À la veille du coup d’envoi d’une Coupe du monde de football où la sélection iranienne jouera sur le sol américain, il avait plus tôt dans la journée accusé l’Iran d’avoir «mis trop de temps» à négocier un accord, ce dont il devra «payer le prix». Mardi, il avait pourtant annoncé un «très très bon accord» à venir sous «deux à trois jours», mais entretemps de nouveaux échanges de tirs ont eu lieu, tôt mercredi.
Donald Trump a aussi affirmé à Fox News qu’il envisageait de plus en plus de mener des frappes contre des centrales électriques et des ponts iraniens. «Les infrastructures critiques sont vitales», a répondu sur X le président iranien Massoud Pezeshkian, affirmant que les menacer «n’est pas un signe de force, mais de désespoir face à la volonté d’un pays.
L’ONU redoute une «guerre totale»
L’Iran avait auparavant revendiqué des attaques contre des bases américaines à Bahreïn et en Jordanie en réponse à des frappes américaines sur son sol, elles-mêmes déclenchées par la destruction lundi d’un hélicoptère américain attribuée à Téhéran.
Au Koweït, l’armée a affirmé faire face à «des cibles aériennes hostiles» sans préciser leur provenance.

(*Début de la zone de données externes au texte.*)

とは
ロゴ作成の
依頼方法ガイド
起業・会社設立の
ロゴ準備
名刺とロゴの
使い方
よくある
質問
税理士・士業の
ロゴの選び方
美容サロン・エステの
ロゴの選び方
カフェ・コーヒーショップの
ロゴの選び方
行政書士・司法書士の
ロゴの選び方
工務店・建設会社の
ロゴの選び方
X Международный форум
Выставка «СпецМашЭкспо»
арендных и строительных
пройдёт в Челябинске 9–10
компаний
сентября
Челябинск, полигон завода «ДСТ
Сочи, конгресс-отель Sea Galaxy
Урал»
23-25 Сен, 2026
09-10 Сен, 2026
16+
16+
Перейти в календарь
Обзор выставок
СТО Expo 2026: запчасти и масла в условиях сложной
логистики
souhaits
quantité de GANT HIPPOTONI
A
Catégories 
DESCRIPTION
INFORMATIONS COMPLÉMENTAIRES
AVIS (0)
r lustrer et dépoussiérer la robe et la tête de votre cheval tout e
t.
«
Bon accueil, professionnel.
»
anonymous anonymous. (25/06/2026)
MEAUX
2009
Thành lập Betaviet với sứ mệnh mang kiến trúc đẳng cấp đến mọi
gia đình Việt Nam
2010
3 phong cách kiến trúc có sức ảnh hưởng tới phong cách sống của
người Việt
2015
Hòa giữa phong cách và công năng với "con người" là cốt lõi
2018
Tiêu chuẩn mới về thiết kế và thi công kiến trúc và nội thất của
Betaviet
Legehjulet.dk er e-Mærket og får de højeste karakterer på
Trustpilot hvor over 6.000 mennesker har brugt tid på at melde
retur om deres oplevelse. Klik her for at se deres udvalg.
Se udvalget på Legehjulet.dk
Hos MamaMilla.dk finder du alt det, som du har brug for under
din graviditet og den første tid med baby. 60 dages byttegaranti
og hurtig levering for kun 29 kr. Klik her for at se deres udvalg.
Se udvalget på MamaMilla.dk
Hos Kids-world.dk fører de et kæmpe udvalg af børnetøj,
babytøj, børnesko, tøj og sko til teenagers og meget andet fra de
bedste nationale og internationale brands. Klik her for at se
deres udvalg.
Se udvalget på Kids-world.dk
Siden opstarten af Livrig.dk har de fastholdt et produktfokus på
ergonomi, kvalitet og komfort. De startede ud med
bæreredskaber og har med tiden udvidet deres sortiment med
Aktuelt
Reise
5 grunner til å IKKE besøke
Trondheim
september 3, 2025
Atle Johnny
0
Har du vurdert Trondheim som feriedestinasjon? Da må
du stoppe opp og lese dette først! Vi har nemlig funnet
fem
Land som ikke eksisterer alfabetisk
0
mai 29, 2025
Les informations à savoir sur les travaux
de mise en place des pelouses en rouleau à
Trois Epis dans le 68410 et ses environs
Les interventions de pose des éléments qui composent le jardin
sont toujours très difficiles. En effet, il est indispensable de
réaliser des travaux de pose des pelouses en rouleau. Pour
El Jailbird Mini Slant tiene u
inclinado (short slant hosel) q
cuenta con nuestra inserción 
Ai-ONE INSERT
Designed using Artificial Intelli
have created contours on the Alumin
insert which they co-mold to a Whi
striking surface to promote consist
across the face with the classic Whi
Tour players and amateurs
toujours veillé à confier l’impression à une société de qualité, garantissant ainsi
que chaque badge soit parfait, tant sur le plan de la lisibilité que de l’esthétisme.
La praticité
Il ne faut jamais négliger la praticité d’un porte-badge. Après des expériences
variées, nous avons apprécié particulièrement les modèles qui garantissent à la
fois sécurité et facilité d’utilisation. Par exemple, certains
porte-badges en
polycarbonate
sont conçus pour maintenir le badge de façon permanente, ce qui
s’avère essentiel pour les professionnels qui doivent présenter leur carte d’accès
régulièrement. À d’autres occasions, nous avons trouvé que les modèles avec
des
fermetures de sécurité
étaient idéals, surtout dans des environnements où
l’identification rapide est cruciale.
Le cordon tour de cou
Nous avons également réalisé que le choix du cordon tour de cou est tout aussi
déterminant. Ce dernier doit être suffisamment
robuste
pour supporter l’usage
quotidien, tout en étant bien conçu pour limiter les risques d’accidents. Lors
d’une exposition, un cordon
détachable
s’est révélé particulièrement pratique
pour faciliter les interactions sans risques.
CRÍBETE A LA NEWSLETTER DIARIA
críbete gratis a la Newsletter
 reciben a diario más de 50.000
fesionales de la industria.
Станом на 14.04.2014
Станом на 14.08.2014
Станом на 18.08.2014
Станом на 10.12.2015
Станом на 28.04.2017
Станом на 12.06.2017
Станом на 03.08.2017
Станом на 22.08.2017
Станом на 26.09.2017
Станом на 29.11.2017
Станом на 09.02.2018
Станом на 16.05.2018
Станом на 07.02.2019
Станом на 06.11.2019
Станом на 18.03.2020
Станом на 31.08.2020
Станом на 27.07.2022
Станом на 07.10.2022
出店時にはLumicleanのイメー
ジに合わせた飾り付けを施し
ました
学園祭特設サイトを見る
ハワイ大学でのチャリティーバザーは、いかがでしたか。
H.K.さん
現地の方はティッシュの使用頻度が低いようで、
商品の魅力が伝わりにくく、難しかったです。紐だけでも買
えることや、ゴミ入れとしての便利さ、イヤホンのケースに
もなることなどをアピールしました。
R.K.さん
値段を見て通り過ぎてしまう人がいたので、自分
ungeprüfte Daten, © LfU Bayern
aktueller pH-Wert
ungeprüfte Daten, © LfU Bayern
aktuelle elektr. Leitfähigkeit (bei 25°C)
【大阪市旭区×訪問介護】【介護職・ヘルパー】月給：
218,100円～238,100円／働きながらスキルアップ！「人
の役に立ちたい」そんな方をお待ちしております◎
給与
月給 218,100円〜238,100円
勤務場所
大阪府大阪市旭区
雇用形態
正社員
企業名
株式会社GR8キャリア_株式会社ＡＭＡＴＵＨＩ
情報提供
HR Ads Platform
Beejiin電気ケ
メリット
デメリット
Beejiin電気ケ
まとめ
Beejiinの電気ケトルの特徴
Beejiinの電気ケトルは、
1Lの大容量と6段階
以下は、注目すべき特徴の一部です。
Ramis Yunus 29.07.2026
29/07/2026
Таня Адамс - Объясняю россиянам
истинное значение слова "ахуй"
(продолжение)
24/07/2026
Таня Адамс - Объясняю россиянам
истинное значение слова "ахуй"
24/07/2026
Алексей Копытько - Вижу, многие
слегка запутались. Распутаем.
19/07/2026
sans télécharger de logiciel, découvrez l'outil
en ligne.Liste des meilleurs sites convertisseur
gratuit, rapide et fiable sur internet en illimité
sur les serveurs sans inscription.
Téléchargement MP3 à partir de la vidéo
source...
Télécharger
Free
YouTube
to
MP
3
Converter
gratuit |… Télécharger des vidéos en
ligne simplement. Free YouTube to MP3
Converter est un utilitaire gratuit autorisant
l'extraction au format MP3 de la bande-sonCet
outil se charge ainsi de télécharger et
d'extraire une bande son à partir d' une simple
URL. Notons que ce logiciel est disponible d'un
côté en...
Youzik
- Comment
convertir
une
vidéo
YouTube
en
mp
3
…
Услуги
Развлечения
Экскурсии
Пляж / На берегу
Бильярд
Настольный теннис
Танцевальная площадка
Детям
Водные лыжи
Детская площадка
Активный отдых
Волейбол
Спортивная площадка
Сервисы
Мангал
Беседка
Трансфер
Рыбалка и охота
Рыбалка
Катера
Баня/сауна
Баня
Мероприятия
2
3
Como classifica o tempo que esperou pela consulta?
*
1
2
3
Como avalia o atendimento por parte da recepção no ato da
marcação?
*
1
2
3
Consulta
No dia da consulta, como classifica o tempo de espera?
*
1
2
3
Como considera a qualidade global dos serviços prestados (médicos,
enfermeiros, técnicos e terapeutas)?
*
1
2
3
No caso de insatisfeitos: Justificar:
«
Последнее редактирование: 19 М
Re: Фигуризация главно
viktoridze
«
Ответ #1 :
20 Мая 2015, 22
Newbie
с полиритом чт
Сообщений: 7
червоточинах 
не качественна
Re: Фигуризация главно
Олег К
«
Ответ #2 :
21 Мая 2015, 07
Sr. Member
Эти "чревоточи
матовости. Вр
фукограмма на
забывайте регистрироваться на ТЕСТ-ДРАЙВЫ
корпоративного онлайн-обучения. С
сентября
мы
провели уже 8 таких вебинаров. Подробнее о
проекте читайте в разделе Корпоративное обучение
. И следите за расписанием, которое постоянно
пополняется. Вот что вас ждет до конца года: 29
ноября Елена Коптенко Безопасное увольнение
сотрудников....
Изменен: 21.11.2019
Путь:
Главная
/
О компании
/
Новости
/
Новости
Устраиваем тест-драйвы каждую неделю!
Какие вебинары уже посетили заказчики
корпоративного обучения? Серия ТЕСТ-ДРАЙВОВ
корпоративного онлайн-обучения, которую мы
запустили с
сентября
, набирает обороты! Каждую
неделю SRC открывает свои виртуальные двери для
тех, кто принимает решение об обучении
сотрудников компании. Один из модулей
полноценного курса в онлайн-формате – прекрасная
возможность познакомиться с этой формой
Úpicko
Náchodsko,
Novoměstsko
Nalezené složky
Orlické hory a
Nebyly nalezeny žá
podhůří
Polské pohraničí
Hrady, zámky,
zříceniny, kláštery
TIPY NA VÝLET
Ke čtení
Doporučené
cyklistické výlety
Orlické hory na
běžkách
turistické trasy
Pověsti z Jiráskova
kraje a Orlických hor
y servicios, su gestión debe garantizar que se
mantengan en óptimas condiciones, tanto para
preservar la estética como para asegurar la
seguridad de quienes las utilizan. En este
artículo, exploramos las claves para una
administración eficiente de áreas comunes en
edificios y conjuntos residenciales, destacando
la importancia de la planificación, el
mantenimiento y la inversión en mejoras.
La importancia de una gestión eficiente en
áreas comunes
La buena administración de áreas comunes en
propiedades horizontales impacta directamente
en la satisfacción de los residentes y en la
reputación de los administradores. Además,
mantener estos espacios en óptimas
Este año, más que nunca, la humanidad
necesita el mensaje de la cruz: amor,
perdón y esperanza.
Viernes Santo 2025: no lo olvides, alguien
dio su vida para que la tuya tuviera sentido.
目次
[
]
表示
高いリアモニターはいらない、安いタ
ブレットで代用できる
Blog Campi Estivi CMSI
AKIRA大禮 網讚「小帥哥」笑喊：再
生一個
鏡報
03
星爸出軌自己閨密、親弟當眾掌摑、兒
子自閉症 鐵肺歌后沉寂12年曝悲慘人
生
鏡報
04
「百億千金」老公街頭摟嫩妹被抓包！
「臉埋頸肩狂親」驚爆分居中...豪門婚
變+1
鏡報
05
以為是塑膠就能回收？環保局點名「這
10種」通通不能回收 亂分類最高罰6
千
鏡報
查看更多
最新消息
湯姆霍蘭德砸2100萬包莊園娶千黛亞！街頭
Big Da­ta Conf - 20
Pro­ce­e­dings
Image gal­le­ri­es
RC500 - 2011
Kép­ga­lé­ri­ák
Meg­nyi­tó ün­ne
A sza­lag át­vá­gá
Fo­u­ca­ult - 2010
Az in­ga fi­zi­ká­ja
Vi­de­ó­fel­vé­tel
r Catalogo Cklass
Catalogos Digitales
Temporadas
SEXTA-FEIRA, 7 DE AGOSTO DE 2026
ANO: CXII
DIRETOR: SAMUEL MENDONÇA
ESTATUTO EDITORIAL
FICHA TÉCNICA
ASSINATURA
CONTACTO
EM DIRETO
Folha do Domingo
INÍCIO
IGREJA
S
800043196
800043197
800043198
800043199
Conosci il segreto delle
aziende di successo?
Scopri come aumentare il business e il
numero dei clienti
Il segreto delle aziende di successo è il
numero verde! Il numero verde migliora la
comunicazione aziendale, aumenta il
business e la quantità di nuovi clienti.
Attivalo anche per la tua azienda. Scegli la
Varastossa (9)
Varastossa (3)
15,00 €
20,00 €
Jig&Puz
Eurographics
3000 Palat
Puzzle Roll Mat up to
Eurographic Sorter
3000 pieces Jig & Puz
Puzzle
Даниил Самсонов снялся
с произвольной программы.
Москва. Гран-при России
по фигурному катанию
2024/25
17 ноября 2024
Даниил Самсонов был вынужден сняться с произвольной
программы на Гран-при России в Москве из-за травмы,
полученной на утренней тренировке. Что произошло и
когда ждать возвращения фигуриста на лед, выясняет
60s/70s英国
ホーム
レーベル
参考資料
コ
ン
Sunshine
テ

Les autorités à Bahreïn ont dit avoir intercepté plusieurs attaques, tandis que l’armée jordanienne a assuré avoir détruit cinq missiles qui ciblaient la localité d’Azraq, où se situe une base américaine.
Le secrétaire général de l’ONU, Antonio Guterres, a déploré «l’escalade des attaques et de la rhétorique ces dernières 48 heures» et mis en garde contre un glissement vers une «guerre totale» dans le Golfe. Des négociateurs du Qatar, pays figurant parmi les médiateurs entre Washington et Téhéran, se sont toutefois rendus mercredi dans la capitale iranienne, a indiqué un diplomate au fait des discussions.
Les frappes américaines en représailles à l’attaque de l’hélicoptère – qui survolait le détroit d’Ormuz toujours verrouillé par l’Iran – ont notamment ciblé dans la nuit de mardi à mercredi les villes de Jask et Sirik et l’île de Qeshm, sur la côte sud de l’Iran.